Иногда возникает подозрение, что жизнь удалась.
2002 год. Во дворе бомжи. С морозами они исчезают как мухи: где-то зимуют, весной оживают. Меня приветствуют издалека, интересуются творческими планами.
Гуляем с Брюсом. У стены пес задирает лапу. Бомж делает то же самое. Заканчивают. Оправляются.
Бомж говорит собаке:
— Ну что, мой друг, мы оба одинаково небрежны!
На газетке разложена нехитрая снедь. Благо баки для отходов рядом.
— Семен Теодорович! Как видите, к чаю все есть! Чая нету! Бальзак всегда поддерживал отбросы общества! Вы у нас тоже писатель! Дайте десять рублей!
В ванной подтекала штуковина, которую называют «полотенцесушило».
Дождались лета. Позвонил в жилконтору. Спросил: отключена ли вода?
Сантехник бодрым голосом:
— Семен Теодорыч! Докладываю. В системе никакой коды нет. Слили до капельки!
Вызываю соседа. В отличие от меня мужик с руками. При себе разводной ключ, молоток. Пытается отвернуть гайку, из-под которой подкапывало. Не идет. Перекосило. Сосед постукивает молотком. Еще молотком. Еще. И вдруг гайка пулей мимо виска, пробивает окно, внизу чей-то стон!
Из отверстия бьет черный фонтан! Нефть?!
Сосед пытается закрыть течь грудью. Струя под давлением сбивает его с ног. Ржавая вода затопила квартиру, вышибла дверь, понеслась по лестнице вниз.
Жена швыряет в воду одежду, пытаясь устроить запруду.
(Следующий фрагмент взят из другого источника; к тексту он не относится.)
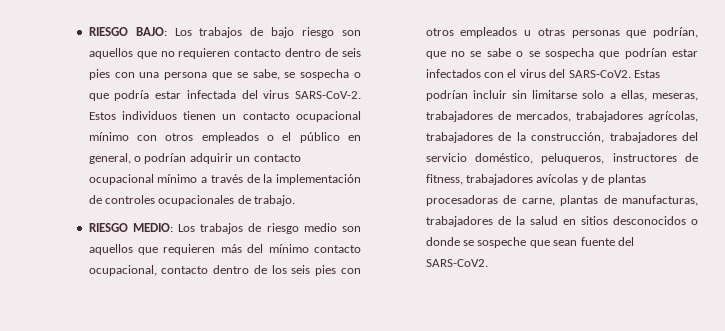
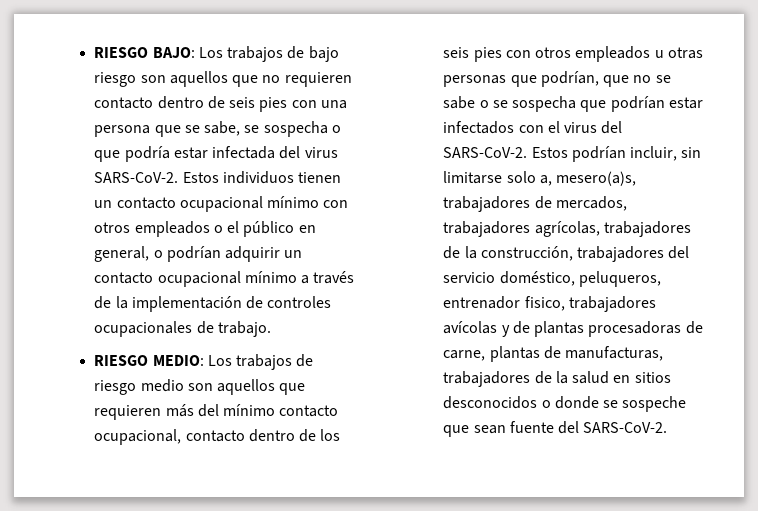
[568,70,660,78] [425,90,698,101] SARS-CoV2. Estas podrían incluir sin limitarse solo a ellas, meseras, -> [443,146,702,162] [443,171,637,186] SARS-CoV-2. Estos podrían incluir, sin limitarse solo a, mesero(a)s,
[612,153,698,162] [425,174,463,185] instructores de fitness, -> [443,296,565,311] entrenador fisico,
[425,259,488,267] SARS-CoV2. -> [583,422,668,433] SARS-CoV-2.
Ошалевшая собака барахтается в водовороте.
Стоя по колено в воде, тупо набираю справочную, чтобы узнать телефон аварийной. Тонем!
Сосед нечеловеческим усилием затыкает чем-то трубу. Ниагарский водопад затихает.
Под ногами хлюпает вода. Лица, одежда — все черное. И сильно пахнет.
Не переодевшись, в этом дерьме вламываюсь в жилконтору:
— Вы сказали, воды в трубах нет?!
— Была?
— Посмотрите на меня!!
И тут гениальная фраза сантехника:
— ВОТ НАРОД!
Эта фраза висит над Россией, как радуга. Великая фраза, которая сваливает все на других, при этом объединяя всех тут живущих.
Вот такой мы народ!
Эта фраза висит над Россией, как радуга. Великая фраза, которая сваливает все на других, при этом объединяя всех тут живущих.
Вот такой мы народ!
Три года ремонта на Васильевском. Три года Лариса ежедневно боролась с советской властью в отдельно взятой квартире. Жена максималистка. Она не учла: ремонтом в нашей стране сегодня могут заниматься только хорошо вооруженные люди! Под дулом пистолета, возможно, будут работать на совесть даже те, у кого ее нет.